Faculty Recruiting Make a Gift

Transfer Learning with Mixtures of Manifolds

30 Mar
Friday, 03/30/2018 10:00am to 12:00pm
Lederle Graduate Research Center, Room A310
Ph.D. Thesis Defense
Speaker: Tommy Boucher

"Transfer Learning with Mixtures of Manifolds"

Advances in scientific instrumentation technology have increased the speed of data acquisition and the precision of sampling, creating an abundance of high-dimensional data sets. The ability to combine these disparate data sets and to transfer information between them is critical to accurate scientific analysis. Many modern-day instruments can record samples at many thousands of channels, far greater than the actual degrees of freedom in the sample data. This makes manifold learning, a class of methods that exploit the observation that high-dimensional data tend to lie on lower-dimensional manifolds, especially well-suited to this transfer learning task.

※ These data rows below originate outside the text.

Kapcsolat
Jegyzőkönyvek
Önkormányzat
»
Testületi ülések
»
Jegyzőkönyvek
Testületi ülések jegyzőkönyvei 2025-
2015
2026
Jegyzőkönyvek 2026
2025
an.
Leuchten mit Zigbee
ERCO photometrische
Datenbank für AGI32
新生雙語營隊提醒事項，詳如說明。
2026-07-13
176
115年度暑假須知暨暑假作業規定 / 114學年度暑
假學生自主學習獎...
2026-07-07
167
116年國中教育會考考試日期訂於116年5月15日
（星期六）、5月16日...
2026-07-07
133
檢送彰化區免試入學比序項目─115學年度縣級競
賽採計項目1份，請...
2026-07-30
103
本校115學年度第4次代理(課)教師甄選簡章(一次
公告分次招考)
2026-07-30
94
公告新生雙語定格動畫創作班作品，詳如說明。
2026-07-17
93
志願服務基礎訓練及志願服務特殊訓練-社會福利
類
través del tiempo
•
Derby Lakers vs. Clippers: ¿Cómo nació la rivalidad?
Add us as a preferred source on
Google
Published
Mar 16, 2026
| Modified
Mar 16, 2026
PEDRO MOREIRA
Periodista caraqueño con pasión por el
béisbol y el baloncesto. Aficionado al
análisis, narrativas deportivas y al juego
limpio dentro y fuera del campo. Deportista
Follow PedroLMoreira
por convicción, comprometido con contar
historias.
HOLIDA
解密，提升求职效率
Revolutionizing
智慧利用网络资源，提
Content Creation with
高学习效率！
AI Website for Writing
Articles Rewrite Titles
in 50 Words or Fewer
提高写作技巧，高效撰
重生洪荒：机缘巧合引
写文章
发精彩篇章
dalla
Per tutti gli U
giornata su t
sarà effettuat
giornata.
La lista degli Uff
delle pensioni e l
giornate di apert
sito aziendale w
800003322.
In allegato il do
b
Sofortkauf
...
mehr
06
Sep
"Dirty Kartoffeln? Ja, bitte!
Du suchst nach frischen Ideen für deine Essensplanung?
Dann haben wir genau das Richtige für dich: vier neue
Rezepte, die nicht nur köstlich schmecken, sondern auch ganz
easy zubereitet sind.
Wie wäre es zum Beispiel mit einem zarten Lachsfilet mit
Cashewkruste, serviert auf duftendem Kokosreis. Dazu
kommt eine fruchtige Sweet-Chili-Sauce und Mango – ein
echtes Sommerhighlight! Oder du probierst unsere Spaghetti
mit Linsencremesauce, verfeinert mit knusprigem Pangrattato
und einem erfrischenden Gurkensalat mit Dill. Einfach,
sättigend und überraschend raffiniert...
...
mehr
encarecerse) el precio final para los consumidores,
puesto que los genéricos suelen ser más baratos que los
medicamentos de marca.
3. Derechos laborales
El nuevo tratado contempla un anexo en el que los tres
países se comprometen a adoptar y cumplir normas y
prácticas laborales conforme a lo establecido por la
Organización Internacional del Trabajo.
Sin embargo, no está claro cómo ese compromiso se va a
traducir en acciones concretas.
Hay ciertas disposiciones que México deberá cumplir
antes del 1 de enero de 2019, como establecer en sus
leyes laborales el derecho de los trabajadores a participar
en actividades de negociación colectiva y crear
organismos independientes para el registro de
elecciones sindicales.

Existing manifold-based transfer learning methods can align related data sets in differing feature representations, but their inherent single manifold assumption causes them to fail in the presence of complex mixtures of manifolds. In this dissertation, a new class of transfer learning algorithms is developed for high-dimensional data sets that intrinsically lie on multiple low-dimensional manifolds. With a more realistic mixture of manifolds assumption, this class of algorithms allows for accurate and efficient transfer of information between data sets by aligning their complex underlying geometries.

In this dissertation, algorithms are presented that leverage corresponding samples between data sets and available label information, continuous or categorical. The two primary tasks dealt with are aligning mixtures of manifolds and heterogeneous domain adaptation of multi-manifold data sets. Linear, non-linear, and robust versions of the algorithm are described, as well as a method for actively selecting cross-data set correspondences. To show the practical effectiveness of these algorithms, they are compared across a number of synthetic and real-world domains, but most notably to align data recorded by spectroscopic instruments during space exploration, a new domain for transfer learning.

Advisor: Sridhar Mahadevan